The gothic "Q" of "Queen Eleanor's Cross" can be seen near the right-hand edge of the map, on the London Road. Running all the way down the London Road on the east side was a belt of woodland — "the spinney." Further east were open fields, all the way to the horizon. These woods and fields were my main childhood playground.
I don't ever recall the smallpox hospital being in use. We called it "the fever hospital." It was a sinister place, painted black as I recall.
The "GP" symbol indicates a guide post, which is to say, a signpost. These were made of wood, painted black and white, with the names of nearby villages on them, and the distances to the nearest quarter-mile. "MS" is a milestone, generally ancient and unreadable.
The houses along the London Road and Towcester Road were built in the early 20th century. At any rate, they show in photographs from the late 1920s.
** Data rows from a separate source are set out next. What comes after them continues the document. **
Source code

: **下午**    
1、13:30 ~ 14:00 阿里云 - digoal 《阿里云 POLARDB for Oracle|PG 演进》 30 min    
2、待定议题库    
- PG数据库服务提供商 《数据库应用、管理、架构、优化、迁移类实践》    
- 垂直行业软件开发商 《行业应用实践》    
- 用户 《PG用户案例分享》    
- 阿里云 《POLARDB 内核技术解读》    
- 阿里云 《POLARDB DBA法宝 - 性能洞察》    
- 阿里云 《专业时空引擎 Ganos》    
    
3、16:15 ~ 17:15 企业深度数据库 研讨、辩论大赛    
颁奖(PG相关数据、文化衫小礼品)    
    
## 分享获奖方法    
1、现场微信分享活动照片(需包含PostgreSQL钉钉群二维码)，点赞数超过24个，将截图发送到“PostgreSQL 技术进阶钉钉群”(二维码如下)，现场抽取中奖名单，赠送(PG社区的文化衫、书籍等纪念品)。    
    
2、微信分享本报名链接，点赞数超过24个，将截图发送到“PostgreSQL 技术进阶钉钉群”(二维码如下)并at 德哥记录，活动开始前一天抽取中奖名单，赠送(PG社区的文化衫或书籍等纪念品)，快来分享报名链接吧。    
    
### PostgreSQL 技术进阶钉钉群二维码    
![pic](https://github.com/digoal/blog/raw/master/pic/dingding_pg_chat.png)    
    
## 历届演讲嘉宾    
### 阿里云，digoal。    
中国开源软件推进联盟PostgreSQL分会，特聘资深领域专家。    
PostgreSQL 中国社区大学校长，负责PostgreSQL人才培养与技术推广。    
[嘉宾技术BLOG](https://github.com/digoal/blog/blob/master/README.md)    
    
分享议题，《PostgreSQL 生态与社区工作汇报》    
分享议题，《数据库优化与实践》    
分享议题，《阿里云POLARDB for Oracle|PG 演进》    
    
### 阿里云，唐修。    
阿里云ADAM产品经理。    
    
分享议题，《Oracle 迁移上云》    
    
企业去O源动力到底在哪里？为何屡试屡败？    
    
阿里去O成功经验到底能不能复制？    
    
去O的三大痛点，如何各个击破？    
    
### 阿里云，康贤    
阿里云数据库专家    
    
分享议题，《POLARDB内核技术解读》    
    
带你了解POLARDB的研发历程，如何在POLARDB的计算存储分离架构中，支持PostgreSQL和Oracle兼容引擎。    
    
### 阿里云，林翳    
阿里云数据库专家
I think, though I'm not sure, the same applies to Parkfield Avenue (north-south, parallel to and near the London Road). However, the southernmost extension of Parkfield Road, in that corner between London Road and Mere Way at bottom right, is the beginning of Winchester Road, which eventually looped right back west and north to make a full circle. It was not there at all in my earliest memories. That entire corner was undeveloped — "the clover field," we called it.
I have no childhood recollection of the cemetery over there at the west; though the western part of the Mere Way allotments was a popular place to gather blackberries in late summer.